Start of DATA RECORDS

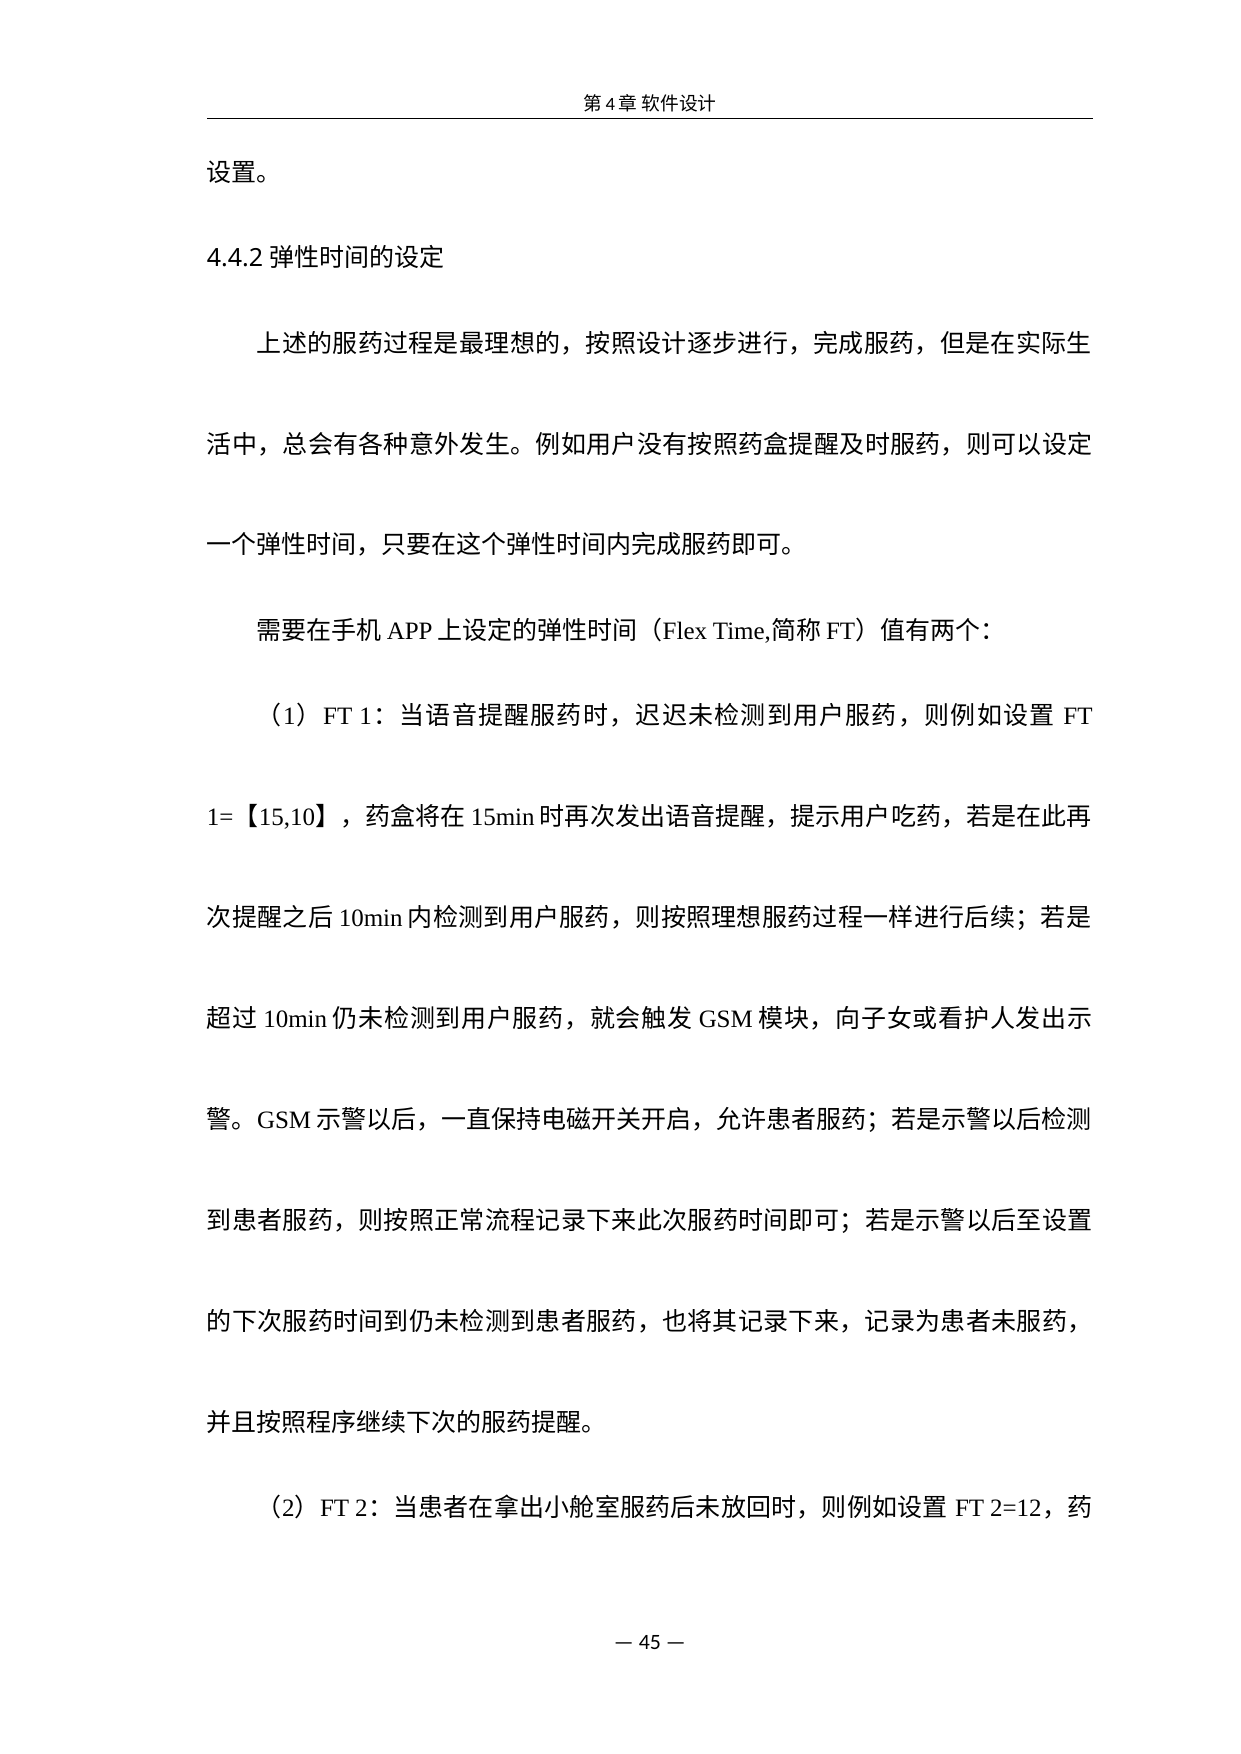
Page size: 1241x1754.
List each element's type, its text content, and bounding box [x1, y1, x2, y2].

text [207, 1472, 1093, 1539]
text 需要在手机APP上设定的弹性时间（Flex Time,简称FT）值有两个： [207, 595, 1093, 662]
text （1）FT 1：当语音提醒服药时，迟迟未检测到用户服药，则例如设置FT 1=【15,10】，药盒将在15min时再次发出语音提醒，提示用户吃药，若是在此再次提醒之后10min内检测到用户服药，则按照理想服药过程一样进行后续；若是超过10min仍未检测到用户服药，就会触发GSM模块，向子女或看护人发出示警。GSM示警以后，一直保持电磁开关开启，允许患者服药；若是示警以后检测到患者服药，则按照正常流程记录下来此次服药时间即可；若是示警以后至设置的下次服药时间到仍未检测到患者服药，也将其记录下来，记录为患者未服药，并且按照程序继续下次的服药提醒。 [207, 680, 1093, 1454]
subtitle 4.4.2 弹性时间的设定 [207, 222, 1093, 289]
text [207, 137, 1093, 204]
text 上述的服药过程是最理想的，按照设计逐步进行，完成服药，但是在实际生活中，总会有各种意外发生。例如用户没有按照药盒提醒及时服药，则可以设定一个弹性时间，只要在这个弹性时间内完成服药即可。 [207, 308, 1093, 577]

End of DATA RECORDS

* [WHAT YOU WILL DO]:
No pictures belong in the answer; copy all other parts of the listing exactly.

* [WRITTEN RESPONSE]:
Page size: 1241x1754.
List each element's type, its text content, and bounding box [x1, y1, x2, y2].

text [207, 1472, 1093, 1539]
text 需要在手机APP上设定的弹性时间（Flex Time,简称FT）值有两个： [207, 595, 1093, 662]
text （1）FT 1：当语音提醒服药时，迟迟未检测到用户服药，则例如设置FT 1=【15,10】，药盒将在15min时再次发出语音提醒，提示用户吃药，若是在此再次提醒之后10min内检测到用户服药，则按照理想服药过程一样进行后续；若是超过10min仍未检测到用户服药，就会触发GSM模块，向子女或看护人发出示警。GSM示警以后，一直保持电磁开关开启，允许患者服药；若是示警以后检测到患者服药，则按照正常流程记录下来此次服药时间即可；若是示警以后至设置的下次服药时间到仍未检测到患者服药，也将其记录下来，记录为患者未服药，并且按照程序继续下次的服药提醒。 [207, 680, 1093, 1454]
subtitle 4.4.2 弹性时间的设定 [207, 222, 1093, 289]
text [207, 137, 1093, 204]
text 上述的服药过程是最理想的，按照设计逐步进行，完成服药，但是在实际生活中，总会有各种意外发生。例如用户没有按照药盒提醒及时服药，则可以设定一个弹性时间，只要在这个弹性时间内完成服药即可。 [207, 308, 1093, 577]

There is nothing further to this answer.